Vasche per il Seveso, ecco i ricorsi. Senago e Bollate pronte alla battaglia

L’obiettivo è bloccare la costruzione dell’opera anti esondazione

Tanti i disagi provocati dalle esondazioni

Tanti i disagi provocati dalle esondazioni

Bollate (Milano), 4 luglio 2015 - C'era da aspettarselo. Era questione di tempo. E in effetti i ricorsi annunciati sono stati depositati: i Comuni di Senago e Bollate si sono rivolti rispettivamente al Tribunale superiore delle acque pubbliche e al Tar della Lombardia per bloccare la realizzazione delle vasche anti piene del Seveso nel territorio di Senago. Opera ritenuta strategica sia dalla struttura di missione di Palazzo Chigi contro il dissesto idrogeologico che dall’Agenzia interregionale per il bacino del Po (responsabile del procedimento). Opera indispensabile per ingabbiare il torrente maledetto, che solo nel 2014 ha allagato per otto volte il quartiere di Niguarda spingendosi in più di un’occasione fino all’Isola e alla stazione Garibaldi. Opera che si inserisce nel piano di messa in sicurezza che prevede pure la costruzione di altri tre bacini di laminazione tra Lentate, Paderno-Varedo (nell’area in parte bonificata dell’ex Snia) e Milano (al Parco Nord), la pulizia del canale interrato del fiume (ormai conclusa) e la depurazione delle acque mediante ammodernamento della rete fognaria in una dozzina di Comuni dell’hinterland. Adesso, a pochi giorni dalla pubblicazione del bando per l’assegnazione dei lavori, ecco i ricorsi – notificati in realtà a metà maggio alle istituzioni coinvolte – che rischiano di bloccare i cantieri. «Stavolta non ci fermeranno», aveva affermato lo scorso ottobre il delegato del Governo Erasmo D’Angelis, facendo leva sulle nuove regole introdotte dal decreto Sblocca Italia per blindare gli interventi considerati strategici. Stesse rassicurazioni arrivano ora da fonti vicine al dossier Seveso, che garantiscono il rispetto dei tempi fissati dal cronoprogramma (operai in azione a fine settembre-inizio ottobre per i due invasi di Senago) e confermano la bontà delle procedure fin qui portate a termine, dalle Conferenze di servizi all’iter per la Valutazione d’impatto ambientale (la cosiddetta Via impugnata dal Comune di Bollate). In ogni caso, bisognerà battagliare in aula per avere il via libera del giudice amministrativo.
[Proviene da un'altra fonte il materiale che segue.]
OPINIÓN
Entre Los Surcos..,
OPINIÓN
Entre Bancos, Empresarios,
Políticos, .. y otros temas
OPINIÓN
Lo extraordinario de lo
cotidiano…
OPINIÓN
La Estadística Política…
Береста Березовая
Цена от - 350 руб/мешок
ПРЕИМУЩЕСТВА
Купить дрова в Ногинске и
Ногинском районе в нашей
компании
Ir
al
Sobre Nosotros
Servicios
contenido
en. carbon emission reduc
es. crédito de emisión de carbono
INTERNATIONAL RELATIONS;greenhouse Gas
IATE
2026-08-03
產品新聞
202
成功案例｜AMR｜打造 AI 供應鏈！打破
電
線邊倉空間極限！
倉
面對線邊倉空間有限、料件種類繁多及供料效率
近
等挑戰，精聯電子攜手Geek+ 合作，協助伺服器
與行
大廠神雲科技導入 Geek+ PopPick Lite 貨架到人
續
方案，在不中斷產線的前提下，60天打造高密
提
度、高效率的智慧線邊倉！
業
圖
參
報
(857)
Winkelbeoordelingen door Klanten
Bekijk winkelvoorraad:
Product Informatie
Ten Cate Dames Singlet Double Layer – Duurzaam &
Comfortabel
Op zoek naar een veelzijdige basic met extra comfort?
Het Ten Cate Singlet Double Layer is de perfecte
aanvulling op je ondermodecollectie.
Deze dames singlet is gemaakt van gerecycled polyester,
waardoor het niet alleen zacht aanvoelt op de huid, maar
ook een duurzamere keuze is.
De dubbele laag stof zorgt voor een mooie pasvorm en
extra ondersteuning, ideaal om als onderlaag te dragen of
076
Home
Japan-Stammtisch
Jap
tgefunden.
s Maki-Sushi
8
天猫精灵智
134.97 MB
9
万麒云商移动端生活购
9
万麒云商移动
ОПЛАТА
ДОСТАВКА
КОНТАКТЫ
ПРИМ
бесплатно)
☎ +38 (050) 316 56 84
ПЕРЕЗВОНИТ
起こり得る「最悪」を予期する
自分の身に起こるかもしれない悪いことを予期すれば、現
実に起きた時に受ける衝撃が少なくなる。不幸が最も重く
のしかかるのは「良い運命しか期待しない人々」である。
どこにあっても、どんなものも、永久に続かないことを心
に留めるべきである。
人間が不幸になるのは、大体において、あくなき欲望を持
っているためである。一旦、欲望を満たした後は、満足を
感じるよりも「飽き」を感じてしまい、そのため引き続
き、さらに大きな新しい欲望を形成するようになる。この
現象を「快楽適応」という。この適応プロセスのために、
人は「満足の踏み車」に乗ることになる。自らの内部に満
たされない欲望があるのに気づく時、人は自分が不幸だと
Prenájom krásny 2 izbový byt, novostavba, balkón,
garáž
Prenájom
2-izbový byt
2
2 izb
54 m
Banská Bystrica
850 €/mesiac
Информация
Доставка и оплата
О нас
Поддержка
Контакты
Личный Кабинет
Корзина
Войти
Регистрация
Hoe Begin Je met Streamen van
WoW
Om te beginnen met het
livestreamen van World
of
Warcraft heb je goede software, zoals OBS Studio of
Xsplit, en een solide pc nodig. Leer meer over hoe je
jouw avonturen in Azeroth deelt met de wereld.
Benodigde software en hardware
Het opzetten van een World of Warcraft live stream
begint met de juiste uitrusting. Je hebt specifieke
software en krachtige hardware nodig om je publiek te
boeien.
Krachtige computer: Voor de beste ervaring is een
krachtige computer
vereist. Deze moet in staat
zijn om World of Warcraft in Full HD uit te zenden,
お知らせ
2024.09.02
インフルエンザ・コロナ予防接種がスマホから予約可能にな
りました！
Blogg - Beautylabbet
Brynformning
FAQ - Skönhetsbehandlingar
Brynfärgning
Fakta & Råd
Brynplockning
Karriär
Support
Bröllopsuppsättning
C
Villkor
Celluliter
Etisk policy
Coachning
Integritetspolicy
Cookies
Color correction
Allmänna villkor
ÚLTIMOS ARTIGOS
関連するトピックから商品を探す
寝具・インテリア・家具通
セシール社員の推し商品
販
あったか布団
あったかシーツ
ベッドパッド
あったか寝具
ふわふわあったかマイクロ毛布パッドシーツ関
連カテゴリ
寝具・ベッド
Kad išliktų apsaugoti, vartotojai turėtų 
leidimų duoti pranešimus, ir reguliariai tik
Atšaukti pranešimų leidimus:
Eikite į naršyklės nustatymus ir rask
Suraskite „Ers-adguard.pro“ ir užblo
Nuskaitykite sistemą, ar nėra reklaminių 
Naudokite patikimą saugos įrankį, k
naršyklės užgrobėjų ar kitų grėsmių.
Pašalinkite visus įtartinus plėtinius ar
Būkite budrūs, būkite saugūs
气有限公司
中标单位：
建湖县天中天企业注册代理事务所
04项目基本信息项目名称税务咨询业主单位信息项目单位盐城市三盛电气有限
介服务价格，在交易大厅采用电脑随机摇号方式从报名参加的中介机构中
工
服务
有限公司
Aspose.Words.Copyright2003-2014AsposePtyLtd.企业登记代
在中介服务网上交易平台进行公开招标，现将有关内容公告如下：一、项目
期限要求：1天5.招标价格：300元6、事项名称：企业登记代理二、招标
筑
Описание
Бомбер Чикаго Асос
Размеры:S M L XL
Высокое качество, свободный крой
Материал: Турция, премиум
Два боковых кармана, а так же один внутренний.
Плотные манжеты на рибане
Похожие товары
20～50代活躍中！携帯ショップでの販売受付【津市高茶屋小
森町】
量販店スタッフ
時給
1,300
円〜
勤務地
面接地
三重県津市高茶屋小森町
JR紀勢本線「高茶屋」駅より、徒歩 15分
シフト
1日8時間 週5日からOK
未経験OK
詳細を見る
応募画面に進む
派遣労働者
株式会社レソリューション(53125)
Una cosa è certa: a fermare le ruspe non saranno i reperti rinvenuti durante i carotaggi ordinati dalla Soprintendenza per i beni archeologici. Nei dintorni dell’area interessata dai lavori sono stati infatti intercettati alcuni frammenti di ceramiche risalenti al Neolitico. Niente di rilevante: «Sarebbe stato peggio – fa sapere un tecnico – se ci fossimo imbattuti in una necropoli: il problema è stato già superato». Come? A quanto si apprende, la Soprintendenza ha deciso che in corrispondenza dei ritrovamenti gli scavi dell’azienda che si aggiudicherà l’appalto verranno seguiti pure da una ditta specializzata. Insomma, si va avanti. Tar permettendo.